The study is available online today (Jan. 8) and will be published in a February issue of Science, said Cornell associate professor of entomology and mosquito expert Laura Harrington, a co-senior author on the study with Hoy.
"The frequency at which males and females converge is a harmonic or multiple of their wing-beat frequencies, which is approximately 400 hertz [vibrations per second] for the female and 600 hertz for the male," said Hoy.
The mating duet, generated just before the couple mates on the fly, settles at around 1,200 hertz -- roughly an octave and a half above concert A (the pitch to which instruments are tuned -- the A that has a frequency of 440 hertz and is above middle C). "That is significantly higher than what was previously thought to be mosquitoes' upper hearing limit," he added.
Interestingly, the mosquitoes adjust the harmonic resonance of their thoracic box to produce a harmonic frequency that converges at a frequency that is the female's third harmonic (three times her fundamental frequency) and the male's second harmonic (two times his fundamental frequency). The study also is the first to definitively show that contrary to previous thought, female mosquitoes are not deaf.

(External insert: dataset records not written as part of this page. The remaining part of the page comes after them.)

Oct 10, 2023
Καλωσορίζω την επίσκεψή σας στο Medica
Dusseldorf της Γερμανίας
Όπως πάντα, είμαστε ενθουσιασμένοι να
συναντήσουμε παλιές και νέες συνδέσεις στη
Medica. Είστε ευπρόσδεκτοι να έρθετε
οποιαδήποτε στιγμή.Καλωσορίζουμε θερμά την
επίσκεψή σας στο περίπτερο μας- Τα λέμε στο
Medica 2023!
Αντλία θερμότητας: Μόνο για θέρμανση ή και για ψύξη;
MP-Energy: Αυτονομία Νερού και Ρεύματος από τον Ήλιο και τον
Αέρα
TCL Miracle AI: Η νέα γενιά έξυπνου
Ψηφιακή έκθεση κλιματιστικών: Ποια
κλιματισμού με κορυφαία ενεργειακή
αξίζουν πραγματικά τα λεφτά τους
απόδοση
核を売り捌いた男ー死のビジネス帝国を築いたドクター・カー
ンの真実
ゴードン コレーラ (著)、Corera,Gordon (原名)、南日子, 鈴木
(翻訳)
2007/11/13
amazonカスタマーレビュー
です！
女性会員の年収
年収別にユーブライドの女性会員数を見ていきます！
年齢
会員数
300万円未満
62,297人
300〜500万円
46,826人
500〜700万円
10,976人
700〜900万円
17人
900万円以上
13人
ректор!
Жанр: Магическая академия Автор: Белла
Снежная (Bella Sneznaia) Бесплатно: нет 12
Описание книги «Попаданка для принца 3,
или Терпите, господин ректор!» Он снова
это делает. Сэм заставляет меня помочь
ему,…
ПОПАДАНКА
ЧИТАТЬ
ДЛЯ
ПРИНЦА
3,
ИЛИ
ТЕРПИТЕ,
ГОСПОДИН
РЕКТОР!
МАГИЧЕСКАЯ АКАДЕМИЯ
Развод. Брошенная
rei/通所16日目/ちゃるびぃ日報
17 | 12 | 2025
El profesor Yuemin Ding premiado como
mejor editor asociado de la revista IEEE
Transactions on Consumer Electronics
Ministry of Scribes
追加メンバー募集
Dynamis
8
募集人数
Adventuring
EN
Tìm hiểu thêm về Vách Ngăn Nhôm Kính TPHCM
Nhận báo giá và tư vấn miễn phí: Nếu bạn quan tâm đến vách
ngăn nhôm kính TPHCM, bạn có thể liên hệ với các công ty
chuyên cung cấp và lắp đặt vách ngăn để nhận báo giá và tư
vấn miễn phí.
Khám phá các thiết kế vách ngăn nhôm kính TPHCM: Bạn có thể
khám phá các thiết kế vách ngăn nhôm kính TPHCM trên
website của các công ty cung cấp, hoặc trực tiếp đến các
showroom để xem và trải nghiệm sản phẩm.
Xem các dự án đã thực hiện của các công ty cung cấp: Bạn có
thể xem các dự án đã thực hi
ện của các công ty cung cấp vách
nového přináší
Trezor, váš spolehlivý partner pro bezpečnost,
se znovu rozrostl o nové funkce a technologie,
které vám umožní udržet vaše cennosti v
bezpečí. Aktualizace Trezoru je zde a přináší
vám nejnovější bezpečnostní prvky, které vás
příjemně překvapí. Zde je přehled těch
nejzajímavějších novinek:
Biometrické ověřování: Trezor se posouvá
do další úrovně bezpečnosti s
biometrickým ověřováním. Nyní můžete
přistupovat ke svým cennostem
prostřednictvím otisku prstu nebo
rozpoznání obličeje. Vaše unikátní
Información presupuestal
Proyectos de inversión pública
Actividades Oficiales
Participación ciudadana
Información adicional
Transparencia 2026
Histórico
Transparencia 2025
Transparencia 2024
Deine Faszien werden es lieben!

To study mosquito mating calls, the researchers tethered mosquitoes and flew them past each other while recording the flight tones with a special microphone. Co-first author Benjamin Arthur, a postdoctoral researcher in Hoy's laboratory, placed electrodes in the mosquitoes' auditory organ in their antennae during playback to measure physiological responses of the mosquitoes to the sounds of potential mates.
The researchers hope that their work will provide new ways to better control of mosquito populations in places where yellow and dengue fevers are significant problems.